In our regular Brussels Dining articles James Drew samples two bar-restaurants for us this month.

The Grapevine
Takes me back, remembering how The Grapevine used to be, and considering how much better it is now.

Some 16 years ago, when I first experienced the delights of Brussels, I had already made Place du Luxembourg my social arena, but my visits to The Grapevine were occasionl. Don’t get me wrong, it wasn’t that I didn’t like it, per se, but as a good friend of the time (sadly no longer with us) said: “Every night is amateur night in here.”

The bar was pretty much the main stomping ground for Brussels’ many stagiaires and, with the exception of a few bar snacks, there was no food.

Fast forward to 2010, and there was a new boy on the block, Paul Vanderpass. A former policeman, he had big ideas for The Grapevine, and he quickly set about putting them into practice. Hand-picked, excellent staff, very pretty girls, all very friendly. A genuine bill of fare, with monthly suggestions, an all-you-can-eat Indian buffet and a plat du jour at the very reasonable price of €12.50, including soup, all provided by a first-rate chef.

Best bar in town? It comes pretty damn close to being.
the-grapevine.be

Magnum
Magnum was one of the key series of the eighties, in which Tom Selleck played a detective who was famous for his mustache, his floral shirts and Ferrari. For those who like their wine, a magnum is a ‘double’ bottle, coming in at a litre-and-a-half of the good stuff. And, now, Magnum is also the name of a brand new wine bar and restaurant in Uccle.

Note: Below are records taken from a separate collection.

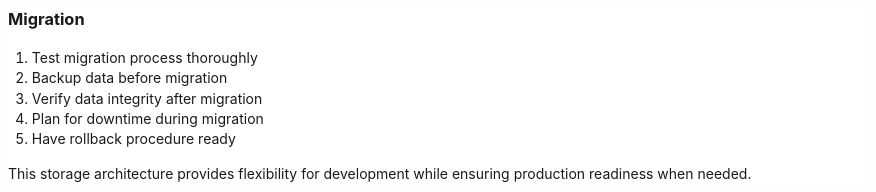 ### Migration
1. Test migration process thoroughly
2. Backup data before migration
3. Verify data integrity after migration
4. Plan for downtime during migration
5. Have rollback procedure ready

This storage architecture provides flexibility for development while ensuring production readiness when needed.
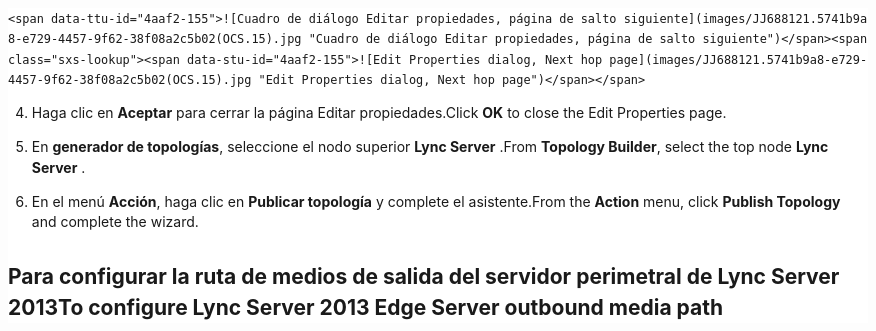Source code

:     <span data-ttu-id="4aaf2-155">![Cuadro de diálogo Editar propiedades, página de salto siguiente](images/JJ688121.5741b9a8-e729-4457-9f62-38f08a2c5b02(OCS.15).jpg "Cuadro de diálogo Editar propiedades, página de salto siguiente")</span><span class="sxs-lookup"><span data-stu-id="4aaf2-155">![Edit Properties dialog, Next hop page](images/JJ688121.5741b9a8-e729-4457-9f62-38f08a2c5b02(OCS.15).jpg "Edit Properties dialog, Next hop page")</span></span>

4.  <span data-ttu-id="4aaf2-156">Haga clic en **Aceptar** para cerrar la página Editar propiedades.</span><span class="sxs-lookup"><span data-stu-id="4aaf2-156">Click **OK** to close the Edit Properties page.</span></span>

5.  <span data-ttu-id="4aaf2-157">En **generador de topologías**, seleccione el nodo superior **Lync Server** .</span><span class="sxs-lookup"><span data-stu-id="4aaf2-157">From **Topology Builder**, select the top node **Lync Server** .</span></span>

6.  <span data-ttu-id="4aaf2-158">En el menú **Acción**, haga clic en **Publicar topología** y complete el asistente.</span><span class="sxs-lookup"><span data-stu-id="4aaf2-158">From the **Action** menu, click **Publish Topology** and complete the wizard.</span></span>

</div>

<div>

## <a name="to-configure-lync-server-2013-edge-server-outbound-media-path"></a><span data-ttu-id="4aaf2-159">Para configurar la ruta de medios de salida del servidor perimetral de Lync Server 2013</span><span class="sxs-lookup"><span data-stu-id="4aaf2-159">To configure Lync Server 2013 Edge Server outbound media path</span></span>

In replacing their restaurant that went before it in the same location, ‘Le Copeau’, brothers Mathias and Gaspard Vosswinkel, a gourmet duo, have taken their baby in quite a different direction.

I plumped for the scampis, which were absolutely delicious, with a cream and mustard sauce that was to die for and Catherine chose the tarte tatin endives, which she said was offset beautifully by its goat’s cheese sorbet combined with the sweetness of the caramelized endives. All complemented very well by the excellent cabernet sauvignon, chosen from the extensive (and completely bio) wine range, we were then all set for our main courses – and they did not disappoint, either.

Magnum has only limited covers, a quite deliberate move on the part of Mathias and Gaspard. Mathias explained: “We really wanted to make it a bar-restaurant that you would truly feel comfortable with.”